Canadian Armed Forces (CAF) officials have yet to confirm the cause of death for any of the men, but suicide is suspected. If so these premature and preventable deaths would bring the CAF suicide rate to an unprecedented level.[See discussion paper by Statistics Canada.
CAF Reaction to the Deaths

CAF is set to conduct its own internal ‘in camera’ inquiry.

The Commandant of the RMC, Brigadier-General Sean Friday, has announced that the CAF will be conducting a ‘single’ official board of inquiry into the deaths of these cadets which took place outside the academic year per se.

Such a board of inquiry is convened pursuant to section 45 of the National Defence Act.

The Board is composed of military officers appointed by the CAF. Hearings are not open to the public and the public plays no part in the inquiry process. There is also no ‘right to standing’ for relatives of a deceased.

The Final Report of the Inquiry is not revealed to the public nor is a copy given to families of the deceased although a redacted copy of that report may be obtained through freedom of information (FOI) legislation which is protracted process. However FOI access to the BOI report can only be achieved after it has been thoroughly reviewed by the chain of command and approved by the Chief of the Defence Staff. This has been known to take many years. [That issue was raised in the House of Commons during Question Period on January 30, 2014.]

Requirement for a Coroner’s Inquest

For the benefit of the deceased families and society as a whole, a Coroner’s Inquest [or a Public Fatality Inquiry] should be conducted into these contentious deaths. [This is precisely what happens in Europe because the European Convention of Human Rights obliges States to carry out a full investigation on the contentious death of a soldier. See: Jordan and others v. The United Kingdom (2000), 31 EHRR 6.]

A Coroner’s Inquest would ensure that there is a sufficient element of public scrutiny, that the inquiry is conducted by an independent and external tribunal and, most importantly, that it involves the relatives of the deceased.

This would not prevent the military from having its own Board of Inquiry to investigate any other incident connected with the service of these four individuals.

Resilience training is adding pain to injury

Last week Brigadier General Friday, an Air Force officer, announced plans to introduce “resilience training” for the RCM students.

As reported in the Toronto Star: the program aims at making cadets:
‘personally more resilient to stresses and adversity so that not only do they bounce back from adversity but even potentially be able to thrive in adversity and stressful moments.'
This is a form of an insult to the parents of the dead soldiers and a slight to the honour, courage and valour of the departed by suggesting that they lack the required toughness, strength and resistance to undergo academic training at the military college. It is also more or less an entire cop-out to properly investigate what roles, if any, the training (academic and military), administration, supervision and discipline regimen imposed on the cadets may have played in the early demise of these young men.

Indeed, they may well be factors outside the control of cadets which might have played a part in their uncommon fate. Some of these factors and influences might be instead entirely under the design and control of the RMC as an institution. This is one more powerful reason why an independent and external inquiry such as a Coroner’s Inquest needs to be conducted to investigate all possible causes for such losses.

2015 - Sexual Misconduct at the Royal Military College

On May 21, 2015 the Canadian Broadcasting Corporation [CBC] reported “Royal Military College head apologizes for cadets' behaviour at harassment seminars.”

On May 29, 2015, the National Post reported that ‘Sex assault scandals rock prestigious Royal Military College in Kingston.”

Fast forward to 2016, the issue of sexual misconduct at the military college and elsewhere in the CAF is still very much an issue in the national news. This gave rise to the delivery of a special Progress Report by the Chief of the Defence Staff, General Jonathan Vance, earlier this week. See CTV National News.

> _EXTRACTED INFORMATION_
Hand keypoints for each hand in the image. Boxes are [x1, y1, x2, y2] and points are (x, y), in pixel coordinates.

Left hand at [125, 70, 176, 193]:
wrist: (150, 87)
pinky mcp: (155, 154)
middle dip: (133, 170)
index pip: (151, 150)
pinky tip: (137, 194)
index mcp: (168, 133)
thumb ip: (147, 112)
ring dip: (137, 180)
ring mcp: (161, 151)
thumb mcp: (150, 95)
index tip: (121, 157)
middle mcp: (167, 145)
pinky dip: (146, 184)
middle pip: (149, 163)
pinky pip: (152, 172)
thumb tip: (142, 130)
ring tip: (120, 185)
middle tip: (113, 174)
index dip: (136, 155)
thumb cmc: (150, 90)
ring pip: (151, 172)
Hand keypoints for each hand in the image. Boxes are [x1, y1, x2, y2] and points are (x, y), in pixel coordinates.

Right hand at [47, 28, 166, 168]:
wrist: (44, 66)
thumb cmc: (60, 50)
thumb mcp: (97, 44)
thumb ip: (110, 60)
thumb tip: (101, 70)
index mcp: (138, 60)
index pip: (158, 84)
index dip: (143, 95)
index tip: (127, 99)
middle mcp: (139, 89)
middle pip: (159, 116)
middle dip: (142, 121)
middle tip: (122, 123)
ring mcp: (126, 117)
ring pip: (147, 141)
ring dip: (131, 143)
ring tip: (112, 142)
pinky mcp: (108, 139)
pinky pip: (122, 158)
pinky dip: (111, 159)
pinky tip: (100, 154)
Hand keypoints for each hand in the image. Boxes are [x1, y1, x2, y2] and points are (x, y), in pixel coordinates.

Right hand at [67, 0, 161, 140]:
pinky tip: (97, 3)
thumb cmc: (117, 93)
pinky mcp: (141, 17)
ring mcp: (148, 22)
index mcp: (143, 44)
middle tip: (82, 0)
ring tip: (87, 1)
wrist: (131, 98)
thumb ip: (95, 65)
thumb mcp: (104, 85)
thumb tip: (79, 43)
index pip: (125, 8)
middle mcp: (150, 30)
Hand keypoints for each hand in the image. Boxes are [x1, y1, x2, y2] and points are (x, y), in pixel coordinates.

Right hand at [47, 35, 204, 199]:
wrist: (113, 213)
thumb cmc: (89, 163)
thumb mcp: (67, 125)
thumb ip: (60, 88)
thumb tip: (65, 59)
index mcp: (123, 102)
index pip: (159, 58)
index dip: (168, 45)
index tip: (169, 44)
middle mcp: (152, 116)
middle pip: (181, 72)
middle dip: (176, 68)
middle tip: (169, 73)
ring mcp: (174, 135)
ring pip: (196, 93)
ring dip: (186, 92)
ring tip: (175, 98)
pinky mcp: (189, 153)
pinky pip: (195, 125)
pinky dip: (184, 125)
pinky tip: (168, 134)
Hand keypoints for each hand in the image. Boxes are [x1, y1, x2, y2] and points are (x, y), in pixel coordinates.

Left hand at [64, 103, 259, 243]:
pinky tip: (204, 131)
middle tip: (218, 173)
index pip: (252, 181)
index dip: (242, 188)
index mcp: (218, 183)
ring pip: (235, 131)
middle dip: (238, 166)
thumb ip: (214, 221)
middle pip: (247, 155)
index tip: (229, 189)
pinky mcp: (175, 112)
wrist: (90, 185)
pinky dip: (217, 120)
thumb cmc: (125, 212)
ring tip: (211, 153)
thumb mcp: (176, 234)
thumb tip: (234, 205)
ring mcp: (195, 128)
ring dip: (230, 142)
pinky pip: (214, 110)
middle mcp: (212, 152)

> _AIM OF THE EXERCISE_
Please give the section of the National Defence Act under which, according to the article about the cadet deaths, the board of inquiry is convened. The data has no connection to the article about the cadet deaths.

> _WRITTEN SOLUTION_
Section 45.